Оба надолго замолчали. Наконец, Авигдор проговорил:

— Хадасса, не дай Бог, заболеет, от всей этой истории!

— Я сама этого боюсь.

— Что же теперь будет?

Смеркалось, и друзья принялись читать вечернюю молитву. Авигдор был в таком замешательстве, что путал слова, одни пропускал совсем, другие повторял по нескольку раз. Искоса он посматривал на Аншеля, который качался взад-вперед, ударяя себя в грудь, поднимал и опускал голову. Закрыв глаза, Аншель обратил лицо к небу, как бы взывая к Господу, знающему всю правду… Завершив молитву, они сели друг против друга, держась на приличном расстоянии. В комнате сгущалась темнота. Отблески заката пурпурным узором дрожали на стене против окна. Авигдор пытался заговорить, но слова не шли с языка. Наконец, его словно прорвало:

— Может быть, еще не поздно? Я не могу больше жить с этой проклятой бабой… А с тобой…

— Нет, Авигдор, это невозможно.

— Почему?

— Я буду жить и дальше, как жила…

— Но мне будет плохо без тебя.
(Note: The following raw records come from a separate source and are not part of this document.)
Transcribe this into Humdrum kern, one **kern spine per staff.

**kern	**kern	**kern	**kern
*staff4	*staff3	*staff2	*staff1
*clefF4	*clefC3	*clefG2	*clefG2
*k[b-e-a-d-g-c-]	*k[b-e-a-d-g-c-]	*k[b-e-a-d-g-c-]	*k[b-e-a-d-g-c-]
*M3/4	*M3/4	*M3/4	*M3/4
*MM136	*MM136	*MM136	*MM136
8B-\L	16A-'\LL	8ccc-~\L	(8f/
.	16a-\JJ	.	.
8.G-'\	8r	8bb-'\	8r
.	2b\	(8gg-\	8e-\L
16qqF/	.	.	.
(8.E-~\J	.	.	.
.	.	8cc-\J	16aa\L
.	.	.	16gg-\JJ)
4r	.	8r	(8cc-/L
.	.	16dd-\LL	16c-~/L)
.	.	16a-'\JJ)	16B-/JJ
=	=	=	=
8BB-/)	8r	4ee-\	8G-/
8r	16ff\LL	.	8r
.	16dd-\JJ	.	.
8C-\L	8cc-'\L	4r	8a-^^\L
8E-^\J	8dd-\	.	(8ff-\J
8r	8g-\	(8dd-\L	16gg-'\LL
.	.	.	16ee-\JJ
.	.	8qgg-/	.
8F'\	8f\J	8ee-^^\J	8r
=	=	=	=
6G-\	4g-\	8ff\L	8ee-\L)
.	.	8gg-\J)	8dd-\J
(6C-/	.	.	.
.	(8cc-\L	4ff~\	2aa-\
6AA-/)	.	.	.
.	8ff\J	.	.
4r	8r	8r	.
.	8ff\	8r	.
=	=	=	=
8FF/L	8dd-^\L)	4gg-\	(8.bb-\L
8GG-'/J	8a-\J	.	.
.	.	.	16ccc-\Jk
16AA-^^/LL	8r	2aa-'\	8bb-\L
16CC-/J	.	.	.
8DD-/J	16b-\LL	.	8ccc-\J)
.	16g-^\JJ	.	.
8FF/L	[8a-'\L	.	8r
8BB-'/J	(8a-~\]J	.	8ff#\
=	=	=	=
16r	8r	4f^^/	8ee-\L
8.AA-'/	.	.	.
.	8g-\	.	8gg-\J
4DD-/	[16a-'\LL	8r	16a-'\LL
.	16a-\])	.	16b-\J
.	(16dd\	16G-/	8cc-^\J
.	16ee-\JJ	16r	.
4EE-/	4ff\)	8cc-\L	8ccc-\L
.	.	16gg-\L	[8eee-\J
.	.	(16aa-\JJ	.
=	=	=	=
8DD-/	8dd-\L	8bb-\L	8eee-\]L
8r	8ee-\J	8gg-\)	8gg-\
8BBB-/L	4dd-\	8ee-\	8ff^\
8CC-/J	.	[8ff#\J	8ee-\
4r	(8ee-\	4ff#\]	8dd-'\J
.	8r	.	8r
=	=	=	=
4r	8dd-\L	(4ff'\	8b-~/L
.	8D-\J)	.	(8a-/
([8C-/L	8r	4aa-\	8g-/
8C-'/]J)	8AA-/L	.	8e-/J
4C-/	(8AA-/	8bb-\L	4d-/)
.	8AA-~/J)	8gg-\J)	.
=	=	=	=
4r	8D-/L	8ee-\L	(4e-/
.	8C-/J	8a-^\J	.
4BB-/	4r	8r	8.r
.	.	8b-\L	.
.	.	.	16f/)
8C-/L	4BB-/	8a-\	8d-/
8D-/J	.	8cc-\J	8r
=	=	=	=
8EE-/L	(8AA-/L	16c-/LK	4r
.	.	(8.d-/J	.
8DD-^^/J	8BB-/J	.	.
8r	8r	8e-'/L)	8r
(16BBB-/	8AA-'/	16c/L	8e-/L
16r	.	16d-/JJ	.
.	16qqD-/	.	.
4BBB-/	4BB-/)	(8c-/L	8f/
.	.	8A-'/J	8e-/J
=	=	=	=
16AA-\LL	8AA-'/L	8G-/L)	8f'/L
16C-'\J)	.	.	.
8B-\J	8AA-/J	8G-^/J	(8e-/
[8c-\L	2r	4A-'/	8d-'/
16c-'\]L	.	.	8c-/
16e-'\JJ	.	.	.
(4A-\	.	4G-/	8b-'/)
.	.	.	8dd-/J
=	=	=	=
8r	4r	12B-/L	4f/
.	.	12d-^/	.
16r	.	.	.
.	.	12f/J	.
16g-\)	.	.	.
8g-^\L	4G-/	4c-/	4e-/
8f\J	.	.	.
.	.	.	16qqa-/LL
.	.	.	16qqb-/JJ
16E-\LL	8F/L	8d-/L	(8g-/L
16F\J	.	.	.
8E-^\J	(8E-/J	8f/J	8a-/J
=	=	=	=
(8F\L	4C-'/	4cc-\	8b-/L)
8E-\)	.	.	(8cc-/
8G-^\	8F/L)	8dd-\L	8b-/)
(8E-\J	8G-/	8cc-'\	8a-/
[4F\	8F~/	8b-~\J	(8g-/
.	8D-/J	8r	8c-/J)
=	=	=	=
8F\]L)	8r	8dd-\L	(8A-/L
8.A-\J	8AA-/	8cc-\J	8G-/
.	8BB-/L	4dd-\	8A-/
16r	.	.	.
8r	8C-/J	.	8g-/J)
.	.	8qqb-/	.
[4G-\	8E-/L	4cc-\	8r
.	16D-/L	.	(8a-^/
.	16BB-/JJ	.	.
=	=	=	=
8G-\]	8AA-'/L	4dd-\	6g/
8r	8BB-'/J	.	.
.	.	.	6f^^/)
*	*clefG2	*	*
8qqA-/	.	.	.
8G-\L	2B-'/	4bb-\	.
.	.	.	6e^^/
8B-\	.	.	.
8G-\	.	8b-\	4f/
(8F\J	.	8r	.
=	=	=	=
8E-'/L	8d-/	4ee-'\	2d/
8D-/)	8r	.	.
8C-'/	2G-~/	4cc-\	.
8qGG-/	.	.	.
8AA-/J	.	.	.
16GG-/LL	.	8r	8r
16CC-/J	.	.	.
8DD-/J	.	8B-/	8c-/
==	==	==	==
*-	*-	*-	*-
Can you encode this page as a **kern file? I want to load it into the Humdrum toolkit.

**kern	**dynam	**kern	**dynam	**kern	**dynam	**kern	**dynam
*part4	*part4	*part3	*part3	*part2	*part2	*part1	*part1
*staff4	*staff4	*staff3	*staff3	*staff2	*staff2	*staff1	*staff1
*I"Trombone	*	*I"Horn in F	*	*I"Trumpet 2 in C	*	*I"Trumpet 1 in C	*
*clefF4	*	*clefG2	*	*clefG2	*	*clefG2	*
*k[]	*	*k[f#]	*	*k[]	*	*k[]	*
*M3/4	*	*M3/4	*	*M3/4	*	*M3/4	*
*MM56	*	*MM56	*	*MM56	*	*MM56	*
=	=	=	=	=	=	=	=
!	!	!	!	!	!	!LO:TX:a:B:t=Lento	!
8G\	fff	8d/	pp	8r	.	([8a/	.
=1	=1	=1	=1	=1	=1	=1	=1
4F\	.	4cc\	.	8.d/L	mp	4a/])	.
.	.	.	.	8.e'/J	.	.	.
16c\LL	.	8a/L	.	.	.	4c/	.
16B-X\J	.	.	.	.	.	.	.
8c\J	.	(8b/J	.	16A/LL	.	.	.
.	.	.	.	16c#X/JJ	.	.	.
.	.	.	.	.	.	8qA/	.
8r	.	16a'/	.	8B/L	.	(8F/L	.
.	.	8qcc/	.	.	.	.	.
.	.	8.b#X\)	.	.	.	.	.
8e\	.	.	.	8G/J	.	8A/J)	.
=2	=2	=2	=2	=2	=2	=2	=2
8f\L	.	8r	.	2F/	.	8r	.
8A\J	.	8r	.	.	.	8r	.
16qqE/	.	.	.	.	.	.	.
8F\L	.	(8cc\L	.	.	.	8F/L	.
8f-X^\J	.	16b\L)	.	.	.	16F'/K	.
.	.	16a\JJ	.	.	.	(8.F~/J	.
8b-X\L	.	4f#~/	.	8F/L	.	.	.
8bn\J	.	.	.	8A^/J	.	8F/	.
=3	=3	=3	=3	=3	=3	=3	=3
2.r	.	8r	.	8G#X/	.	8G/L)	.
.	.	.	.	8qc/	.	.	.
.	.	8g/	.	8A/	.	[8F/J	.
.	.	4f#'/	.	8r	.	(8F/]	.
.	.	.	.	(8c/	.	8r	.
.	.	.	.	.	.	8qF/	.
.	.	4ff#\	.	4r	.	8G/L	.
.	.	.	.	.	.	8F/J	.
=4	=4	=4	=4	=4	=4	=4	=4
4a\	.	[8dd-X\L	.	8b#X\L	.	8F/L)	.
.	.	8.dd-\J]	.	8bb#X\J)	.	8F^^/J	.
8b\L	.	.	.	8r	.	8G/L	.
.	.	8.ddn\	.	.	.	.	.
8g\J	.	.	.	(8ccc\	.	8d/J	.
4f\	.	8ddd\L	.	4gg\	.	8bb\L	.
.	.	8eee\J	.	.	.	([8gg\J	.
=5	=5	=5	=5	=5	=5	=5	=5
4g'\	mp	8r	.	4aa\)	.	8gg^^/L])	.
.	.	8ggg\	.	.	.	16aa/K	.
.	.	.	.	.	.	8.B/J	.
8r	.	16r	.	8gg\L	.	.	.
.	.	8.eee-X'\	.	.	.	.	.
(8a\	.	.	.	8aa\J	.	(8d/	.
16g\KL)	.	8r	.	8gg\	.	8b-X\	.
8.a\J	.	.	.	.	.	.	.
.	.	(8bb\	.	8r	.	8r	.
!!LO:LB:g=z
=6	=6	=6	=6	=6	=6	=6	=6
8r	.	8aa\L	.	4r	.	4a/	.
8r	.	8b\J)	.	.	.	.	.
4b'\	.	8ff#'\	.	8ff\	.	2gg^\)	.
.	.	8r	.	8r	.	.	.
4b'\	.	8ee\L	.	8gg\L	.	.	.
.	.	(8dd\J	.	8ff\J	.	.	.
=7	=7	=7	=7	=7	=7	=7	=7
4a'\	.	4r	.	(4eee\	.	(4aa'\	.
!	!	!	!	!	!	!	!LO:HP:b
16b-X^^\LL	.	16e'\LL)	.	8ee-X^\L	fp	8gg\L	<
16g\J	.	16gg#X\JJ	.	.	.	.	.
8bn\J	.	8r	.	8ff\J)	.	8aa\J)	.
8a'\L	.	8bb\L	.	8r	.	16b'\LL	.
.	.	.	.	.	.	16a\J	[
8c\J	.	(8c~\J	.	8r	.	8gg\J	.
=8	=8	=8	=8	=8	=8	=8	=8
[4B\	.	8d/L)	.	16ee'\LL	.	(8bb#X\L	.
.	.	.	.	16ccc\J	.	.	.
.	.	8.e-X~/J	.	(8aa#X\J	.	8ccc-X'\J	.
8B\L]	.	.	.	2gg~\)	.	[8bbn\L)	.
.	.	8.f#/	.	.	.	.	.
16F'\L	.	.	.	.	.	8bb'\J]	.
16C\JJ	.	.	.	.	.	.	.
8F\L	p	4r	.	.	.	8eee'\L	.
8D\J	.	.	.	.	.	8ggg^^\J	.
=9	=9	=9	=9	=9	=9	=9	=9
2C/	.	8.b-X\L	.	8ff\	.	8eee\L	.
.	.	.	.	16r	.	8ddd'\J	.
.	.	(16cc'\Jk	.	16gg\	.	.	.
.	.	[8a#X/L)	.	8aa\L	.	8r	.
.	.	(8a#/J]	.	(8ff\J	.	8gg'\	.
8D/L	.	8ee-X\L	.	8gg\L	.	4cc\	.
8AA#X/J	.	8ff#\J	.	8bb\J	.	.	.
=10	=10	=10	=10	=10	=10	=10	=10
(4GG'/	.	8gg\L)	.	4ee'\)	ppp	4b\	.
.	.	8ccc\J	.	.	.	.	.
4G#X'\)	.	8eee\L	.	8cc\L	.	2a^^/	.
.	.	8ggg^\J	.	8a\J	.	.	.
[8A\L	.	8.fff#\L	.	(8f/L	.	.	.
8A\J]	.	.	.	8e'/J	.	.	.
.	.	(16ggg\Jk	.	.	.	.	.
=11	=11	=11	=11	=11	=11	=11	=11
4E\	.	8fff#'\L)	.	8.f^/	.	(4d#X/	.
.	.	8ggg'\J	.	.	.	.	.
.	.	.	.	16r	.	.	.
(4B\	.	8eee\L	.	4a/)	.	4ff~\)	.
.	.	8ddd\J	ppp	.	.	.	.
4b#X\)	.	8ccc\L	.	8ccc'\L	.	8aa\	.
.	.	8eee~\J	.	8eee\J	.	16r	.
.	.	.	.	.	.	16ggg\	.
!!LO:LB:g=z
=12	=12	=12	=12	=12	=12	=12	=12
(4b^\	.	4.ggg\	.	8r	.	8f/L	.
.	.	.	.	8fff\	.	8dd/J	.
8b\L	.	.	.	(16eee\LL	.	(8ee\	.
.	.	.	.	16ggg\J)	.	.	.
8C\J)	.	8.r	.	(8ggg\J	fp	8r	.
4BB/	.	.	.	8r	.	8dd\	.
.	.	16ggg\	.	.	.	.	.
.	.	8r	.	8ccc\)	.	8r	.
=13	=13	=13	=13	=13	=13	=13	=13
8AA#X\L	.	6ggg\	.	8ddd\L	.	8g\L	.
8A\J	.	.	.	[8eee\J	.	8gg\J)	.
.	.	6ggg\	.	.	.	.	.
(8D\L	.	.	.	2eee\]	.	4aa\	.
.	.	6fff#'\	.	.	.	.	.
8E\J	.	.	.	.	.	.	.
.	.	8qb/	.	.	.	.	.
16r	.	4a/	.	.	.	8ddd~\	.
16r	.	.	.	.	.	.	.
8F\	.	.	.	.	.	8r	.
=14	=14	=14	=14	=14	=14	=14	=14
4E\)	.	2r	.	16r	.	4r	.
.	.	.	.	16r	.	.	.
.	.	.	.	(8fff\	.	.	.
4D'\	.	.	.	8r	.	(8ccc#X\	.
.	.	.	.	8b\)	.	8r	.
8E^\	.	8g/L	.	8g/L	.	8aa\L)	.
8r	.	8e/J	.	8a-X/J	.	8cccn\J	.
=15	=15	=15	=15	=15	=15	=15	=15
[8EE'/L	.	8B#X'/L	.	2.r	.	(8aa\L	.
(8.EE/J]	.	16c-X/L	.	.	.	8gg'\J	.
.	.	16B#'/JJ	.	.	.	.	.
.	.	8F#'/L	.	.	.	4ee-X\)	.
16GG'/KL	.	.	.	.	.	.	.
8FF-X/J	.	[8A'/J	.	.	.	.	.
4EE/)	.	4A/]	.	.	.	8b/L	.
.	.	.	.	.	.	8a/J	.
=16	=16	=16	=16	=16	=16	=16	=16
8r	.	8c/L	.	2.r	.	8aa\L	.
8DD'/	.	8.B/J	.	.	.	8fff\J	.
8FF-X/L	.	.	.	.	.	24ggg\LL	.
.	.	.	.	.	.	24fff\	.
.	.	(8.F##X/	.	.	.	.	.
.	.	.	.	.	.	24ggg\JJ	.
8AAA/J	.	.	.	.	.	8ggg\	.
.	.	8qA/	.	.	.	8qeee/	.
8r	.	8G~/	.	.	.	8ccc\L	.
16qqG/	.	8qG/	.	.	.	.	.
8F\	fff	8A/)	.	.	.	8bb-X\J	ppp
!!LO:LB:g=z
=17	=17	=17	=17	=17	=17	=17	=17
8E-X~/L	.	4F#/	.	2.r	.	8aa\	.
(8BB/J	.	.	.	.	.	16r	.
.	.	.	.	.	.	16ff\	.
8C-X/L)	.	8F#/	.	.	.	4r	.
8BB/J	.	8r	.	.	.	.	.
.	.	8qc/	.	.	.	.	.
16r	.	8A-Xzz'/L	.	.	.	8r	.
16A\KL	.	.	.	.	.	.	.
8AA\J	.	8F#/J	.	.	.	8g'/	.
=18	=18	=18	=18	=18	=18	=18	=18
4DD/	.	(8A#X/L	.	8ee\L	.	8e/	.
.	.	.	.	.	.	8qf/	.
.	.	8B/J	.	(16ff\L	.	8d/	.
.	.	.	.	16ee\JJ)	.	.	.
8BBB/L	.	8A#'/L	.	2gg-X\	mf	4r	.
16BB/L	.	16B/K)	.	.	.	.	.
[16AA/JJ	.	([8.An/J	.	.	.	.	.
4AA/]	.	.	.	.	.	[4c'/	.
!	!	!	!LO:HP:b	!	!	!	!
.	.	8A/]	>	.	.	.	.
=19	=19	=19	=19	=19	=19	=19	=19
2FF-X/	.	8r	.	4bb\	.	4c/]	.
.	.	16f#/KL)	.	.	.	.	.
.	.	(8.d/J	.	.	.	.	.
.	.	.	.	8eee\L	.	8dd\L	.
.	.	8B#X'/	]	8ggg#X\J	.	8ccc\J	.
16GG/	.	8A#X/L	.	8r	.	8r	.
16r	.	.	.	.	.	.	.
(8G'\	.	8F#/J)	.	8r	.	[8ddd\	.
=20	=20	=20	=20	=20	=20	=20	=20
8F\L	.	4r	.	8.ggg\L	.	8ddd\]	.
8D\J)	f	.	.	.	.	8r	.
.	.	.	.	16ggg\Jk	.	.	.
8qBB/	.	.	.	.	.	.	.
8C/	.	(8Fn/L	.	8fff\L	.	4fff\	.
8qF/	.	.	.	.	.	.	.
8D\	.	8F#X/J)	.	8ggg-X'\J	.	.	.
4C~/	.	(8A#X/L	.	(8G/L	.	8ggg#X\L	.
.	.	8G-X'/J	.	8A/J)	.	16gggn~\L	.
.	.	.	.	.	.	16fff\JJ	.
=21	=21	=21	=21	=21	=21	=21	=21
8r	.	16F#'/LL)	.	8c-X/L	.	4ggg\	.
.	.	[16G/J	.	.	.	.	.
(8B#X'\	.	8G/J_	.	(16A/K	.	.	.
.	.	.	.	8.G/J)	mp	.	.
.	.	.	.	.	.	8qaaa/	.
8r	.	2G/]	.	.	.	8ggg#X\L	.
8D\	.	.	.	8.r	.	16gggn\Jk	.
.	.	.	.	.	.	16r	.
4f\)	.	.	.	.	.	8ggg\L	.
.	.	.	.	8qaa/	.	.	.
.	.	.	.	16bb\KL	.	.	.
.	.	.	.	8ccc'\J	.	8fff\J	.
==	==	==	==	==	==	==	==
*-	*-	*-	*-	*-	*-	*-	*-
Ужасно плохо.

— И мне будет плохо без тебя.

— Тогда какой во всем этом смысл?

Аншель не ответил. Наступила ночь, стало совсем темно. Сидя в темноте, каждый, казалось, прислушивался к мыслям другого. Закон запрещал Авигдору находиться в комнате наедине с женщиной, но он не в состоянии был увидеть в Аншеле просто женщину. Какой властью обладает над нами одежда, думал он. Но заговорил совсем о другом:

— Я советую тебе просто послать Хадассе развод.

144

По еврейскому закону женщина, по какой-либо причине разъединенная с мужем, не имеет права вторично выйти замуж, если муж не дал ей развода или если нет достоверных известий о его смерти.

145

Аврахам Ибн Эзра (1089-1164) — еврейский поэт, ученый, врач, комментатор Библии. Комментарии его получили широчайшее распространение и пользовались известностью почти наравне с комментариями Раши.

146

Брурия — жена рабби Меира, выдающегося религиозного деятеля Эрец-Исраэль (2 в. н. э.); прославилась своей ученостью, благородством и сдержанностью. Ялта — дочь эксиларха (главы вавилонских евреев) и жена рабби Нахмана, одного из создателей Вавилонского Талмуда (4 в. н. э.) была известна своей ученностью и горячим нравом.